The Advisory, Conciliation and Arbitration Service's (Acas) code of practice for handling disciplinaries and grievances at work was published in November. Business secretary Lord Mandelson has approved it and it is now before Parliament. The code should come into effect on 6 April 2009 and will replace the statutory dispute regulations that were scrapped last year. It retains, in essence, the customary three-step procedure - inform, meet and right of appeal - that should be followed in disciplinary and grievance cases.
Why has Acas produced the new code of practice?
Acas revised the code of practice on disciplinary and grievance procedures (the revised code) in anticipation of the repeal, proposed in the Employment Bill, of the statutory disciplinary and grievance procedures that are currently in force.
The Employment Bill was proposed to simplify and improve all aspects of employment dispute resolution.

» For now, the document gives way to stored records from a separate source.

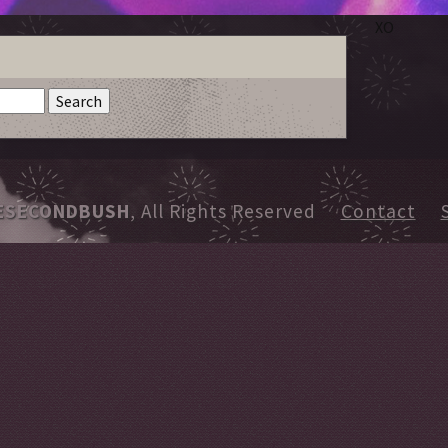
XO
ESECONDBUSH
, All Rights Reserved
Contact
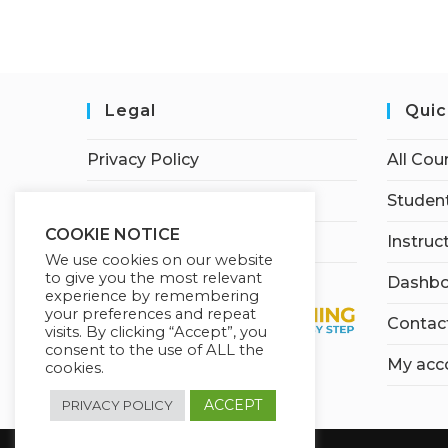
Legal
Quic
Privacy Policy
All Cou
Terms of Service
Student
COOKIE NOTICE
Earnings Disclaimer
Instruc
We use cookies on our website
to give you the most relevant
Dashbo
experience by remembering
your preferences and repeat
Contac
visits. By clicking “Accept”, you
consent to the use of ALL the
My acc
cookies.
ACCEPT
PRIVACY POLICY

Following recent Royal Assent, the Employment Bill is now the Employment Act 2008 (the Act) and the relevant sections of the Act that will repeal the statutory dismissal and disciplinary procedures are expected to come into force in April 2009.
When will the revised code come into force?
Acas issued an initial draft of the revised code in May 2008 for consultation purposes. Following consultation, a second draft was issued, which has been approved by the Department for Business, Enterprise and Regulatory Reform, but it still needs to be put before Parliament for approval.
Acas intends that the revised code will come into effect on the same day as the relevant parts of the Act, in April 2009. It has confirmed it will also publish, around this time, non-statutory guidance for handling disciplinary and grievance issues in the workplace.
What is the purpose of the revised code?
The purpose will remain the same as before: it will provide guidance on disciplinary and grievance matters in the workplace. However, this will take the form of broad principles rather than the prescriptive guidance required under the current statutory procedures.
The revised code will remain a primary guide for procedural fairness and the extent to which it has been followed in any dismissal situation will be taken into account by an employment tribunal.